━━━━━ SOURCE TEXT
Question from a reader: Hi Ms. Rose. I just wanted to send you a message to tell you that you are such an influential woman and I really look up to you. You have contributed a lot to my growth, especially in handling my finances. I would like to ask if you have plans of conducting seminars, because I’d love to attend one. May I also ask what you think about me buying a VUL? I’m still a student and graduating soon. I already built my emergency fund and my next step is to get myself insured and to invest. Would you recommend buying a VUL for me? God bless you even more and keep on inspiring us. ❤️ – Isabel via FB page PM
Thank you for your kind words Isabel. And congratulations for having already built your emergency fund while still a student! Big cheers to that. It makes me feel great to know that a young student has immediately implemented an FQ lesson learned.
Regarding the seminar, we are set to have one by the end of the year, so I hope you can join us there. I will be posting the details once finalized.
On the matter of the VUL, I think I have also received and answered similar questions on this in my previous articles. There was one asking what to do with her husband’s VUL and another one asking if she should buy her minor child one. Add to that the talks and guestings where I’ve discussed the matter. Each time I give my take on this, I always got some “hater comments” so I wouldn’t be surprised if I’ll receive some again today. ?
VUL stands for Variable Unit-Linked Investment or Variable Universal Life Insurance. It is a permanent life insurance with built-in savings/investment component. You mention that after your emergency fund, your next step is to get yourself insured and start investing. Naturally, a 2-in-1 looks very attractive to you. But let’s take a closer look.
First question: Why do you want to get insured? Are you the family breadwinner? Do you have dependents? You see, life insurance is a financial product that a prudent person should buy in order to protect her dependents in the event of an untimely death. When you die, will there be people whose lives will be financially crippled because of the loss of your financial contribution? I’m assuming you don’t have dependents at this point in your life; otherwise, you would have mentioned it. The simple rule is: If you don’t have dependents, you do not need life insurance. If you hear someone say, “It’s better for you to buy insurance now that you’re still young because it’s cheaper,” just refer that person to the simple rule in bold letters. Even a 99% discount is “more expensive” than zero.
Just in case you do have dependents, the cheapest way to insure yourself is by buying term insurance.
For rough illustration purposes, a one million coverage will cost you around P5,000 premium payment per year compared to a VUL of over P25,000 per year, depending on age, and other factors. Of course, the reason for the higher cost of the latter is the investment portion.
━━━━━━━━━━
━━━━━ GIVEN DATA
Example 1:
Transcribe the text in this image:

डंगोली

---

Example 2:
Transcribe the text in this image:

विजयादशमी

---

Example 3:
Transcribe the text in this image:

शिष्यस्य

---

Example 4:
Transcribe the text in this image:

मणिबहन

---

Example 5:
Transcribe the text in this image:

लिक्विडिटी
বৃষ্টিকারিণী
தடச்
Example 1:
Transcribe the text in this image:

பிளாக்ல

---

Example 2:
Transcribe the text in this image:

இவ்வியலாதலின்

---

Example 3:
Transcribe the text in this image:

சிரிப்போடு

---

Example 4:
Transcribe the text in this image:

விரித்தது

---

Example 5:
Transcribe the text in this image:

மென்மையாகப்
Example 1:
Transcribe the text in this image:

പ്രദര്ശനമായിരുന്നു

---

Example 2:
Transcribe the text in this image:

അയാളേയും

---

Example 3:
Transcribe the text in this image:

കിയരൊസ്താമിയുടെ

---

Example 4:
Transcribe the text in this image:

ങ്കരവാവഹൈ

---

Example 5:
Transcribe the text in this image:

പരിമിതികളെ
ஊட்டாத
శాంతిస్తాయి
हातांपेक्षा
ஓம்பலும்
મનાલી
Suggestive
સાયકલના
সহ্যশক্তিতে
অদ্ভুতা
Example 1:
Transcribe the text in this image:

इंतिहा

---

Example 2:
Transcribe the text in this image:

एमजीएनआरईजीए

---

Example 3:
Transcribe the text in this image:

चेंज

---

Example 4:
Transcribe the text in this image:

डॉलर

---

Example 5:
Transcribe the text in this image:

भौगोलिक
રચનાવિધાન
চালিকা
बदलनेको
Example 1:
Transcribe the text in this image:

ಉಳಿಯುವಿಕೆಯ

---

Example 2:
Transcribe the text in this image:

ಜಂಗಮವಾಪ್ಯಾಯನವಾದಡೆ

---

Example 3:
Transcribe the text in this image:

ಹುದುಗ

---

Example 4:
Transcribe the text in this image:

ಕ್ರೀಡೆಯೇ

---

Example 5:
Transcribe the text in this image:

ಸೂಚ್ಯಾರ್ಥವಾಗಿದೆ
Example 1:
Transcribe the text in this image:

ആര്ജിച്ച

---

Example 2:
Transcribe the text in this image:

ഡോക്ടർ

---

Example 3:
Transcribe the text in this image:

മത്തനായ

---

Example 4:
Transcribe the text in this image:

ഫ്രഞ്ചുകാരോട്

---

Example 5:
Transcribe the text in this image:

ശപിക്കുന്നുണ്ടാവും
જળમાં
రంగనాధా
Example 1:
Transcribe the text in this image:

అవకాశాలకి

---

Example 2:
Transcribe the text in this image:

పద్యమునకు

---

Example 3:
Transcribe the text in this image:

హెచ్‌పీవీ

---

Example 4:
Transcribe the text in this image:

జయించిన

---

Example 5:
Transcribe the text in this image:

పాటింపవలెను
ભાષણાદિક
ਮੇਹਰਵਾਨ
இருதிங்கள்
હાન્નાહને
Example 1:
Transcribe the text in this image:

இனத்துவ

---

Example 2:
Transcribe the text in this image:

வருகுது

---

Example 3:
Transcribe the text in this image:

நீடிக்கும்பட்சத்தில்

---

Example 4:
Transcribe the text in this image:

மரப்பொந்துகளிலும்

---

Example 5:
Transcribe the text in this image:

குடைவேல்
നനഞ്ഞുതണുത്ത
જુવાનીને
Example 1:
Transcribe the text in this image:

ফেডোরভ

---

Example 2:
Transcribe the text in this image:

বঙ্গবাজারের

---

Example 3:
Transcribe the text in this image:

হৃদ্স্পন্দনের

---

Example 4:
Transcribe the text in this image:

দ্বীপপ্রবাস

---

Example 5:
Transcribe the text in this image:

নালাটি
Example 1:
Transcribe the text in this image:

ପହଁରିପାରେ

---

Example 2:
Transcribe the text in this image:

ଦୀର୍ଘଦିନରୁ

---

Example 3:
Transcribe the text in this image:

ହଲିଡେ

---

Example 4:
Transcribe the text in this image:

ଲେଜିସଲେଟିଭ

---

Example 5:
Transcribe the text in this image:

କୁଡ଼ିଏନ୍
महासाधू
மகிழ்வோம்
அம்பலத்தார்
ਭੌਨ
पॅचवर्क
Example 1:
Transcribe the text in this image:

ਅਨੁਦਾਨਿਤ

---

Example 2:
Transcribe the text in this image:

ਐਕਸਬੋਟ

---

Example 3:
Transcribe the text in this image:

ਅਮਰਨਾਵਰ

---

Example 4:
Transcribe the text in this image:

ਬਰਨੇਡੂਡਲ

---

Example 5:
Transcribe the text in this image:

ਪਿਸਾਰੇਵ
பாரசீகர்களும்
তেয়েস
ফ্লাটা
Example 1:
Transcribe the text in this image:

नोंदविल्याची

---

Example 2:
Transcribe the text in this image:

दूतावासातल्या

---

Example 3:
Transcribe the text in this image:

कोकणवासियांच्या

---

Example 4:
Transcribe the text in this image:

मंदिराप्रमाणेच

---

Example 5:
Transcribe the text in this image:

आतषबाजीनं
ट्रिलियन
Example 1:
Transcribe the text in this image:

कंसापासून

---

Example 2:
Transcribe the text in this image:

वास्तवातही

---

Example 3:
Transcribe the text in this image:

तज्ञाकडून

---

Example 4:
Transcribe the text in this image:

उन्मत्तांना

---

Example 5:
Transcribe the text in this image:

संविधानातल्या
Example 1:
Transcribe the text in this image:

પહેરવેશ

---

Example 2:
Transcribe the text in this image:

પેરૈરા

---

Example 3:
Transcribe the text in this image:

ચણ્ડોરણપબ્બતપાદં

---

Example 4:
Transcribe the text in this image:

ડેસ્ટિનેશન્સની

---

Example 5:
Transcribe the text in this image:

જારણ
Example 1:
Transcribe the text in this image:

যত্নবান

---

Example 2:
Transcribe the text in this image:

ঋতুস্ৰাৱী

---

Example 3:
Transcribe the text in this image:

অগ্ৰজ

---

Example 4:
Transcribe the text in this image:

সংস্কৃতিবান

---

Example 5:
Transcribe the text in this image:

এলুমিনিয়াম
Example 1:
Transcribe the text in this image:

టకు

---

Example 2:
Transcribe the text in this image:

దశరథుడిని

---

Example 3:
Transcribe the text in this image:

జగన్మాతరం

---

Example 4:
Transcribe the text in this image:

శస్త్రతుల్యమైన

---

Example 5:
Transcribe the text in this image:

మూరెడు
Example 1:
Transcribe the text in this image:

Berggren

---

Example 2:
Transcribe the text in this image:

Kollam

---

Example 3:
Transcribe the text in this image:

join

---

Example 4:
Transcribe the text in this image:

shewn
━━━━━━━━━━
PROBLEMS:
a: Summarize the advice column on buying a VUL in two sentences.
b: Rewrite the records from their first line up to and including the line with "പ്രദര്ശനമായിരുന്നു", changing "Transcribe" to "Copy out" and leaving everything else the same.

FINAL RESULTS:
a: A student who has already built an emergency fund asks whether to buy a VUL, which the writer describes as permanent life insurance with a built-in savings or investment component. The writer explains that life insurance exists to protect dependents, so someone without dependents does not need it, and that term insurance is the cheapest way to insure oneself: a one million coverage costs around P5,000 a year, compared with over P25,000 for a VUL because of its investment portion.

b:
Example 1:
Copy out the text in this image:

डंगोली

---

Example 2:
Copy out the text in this image:

विजयादशमी

---

Example 3:
Copy out the text in this image:

शिष्यस्य

---

Example 4:
Copy out the text in this image:

मणिबहन

---

Example 5:
Copy out the text in this image:

लिक्विडिटी
বৃষ্টিকারিণী
தடச்
Example 1:
Copy out the text in this image:

பிளாக்ல

---

Example 2:
Copy out the text in this image:

இவ்வியலாதலின்

---

Example 3:
Copy out the text in this image:

சிரிப்போடு

---

Example 4:
Copy out the text in this image:

விரித்தது

---

Example 5:
Copy out the text in this image:

மென்மையாகப்
Example 1:
Copy out the text in this image:

പ്രദര്ശനമായിരുന്നു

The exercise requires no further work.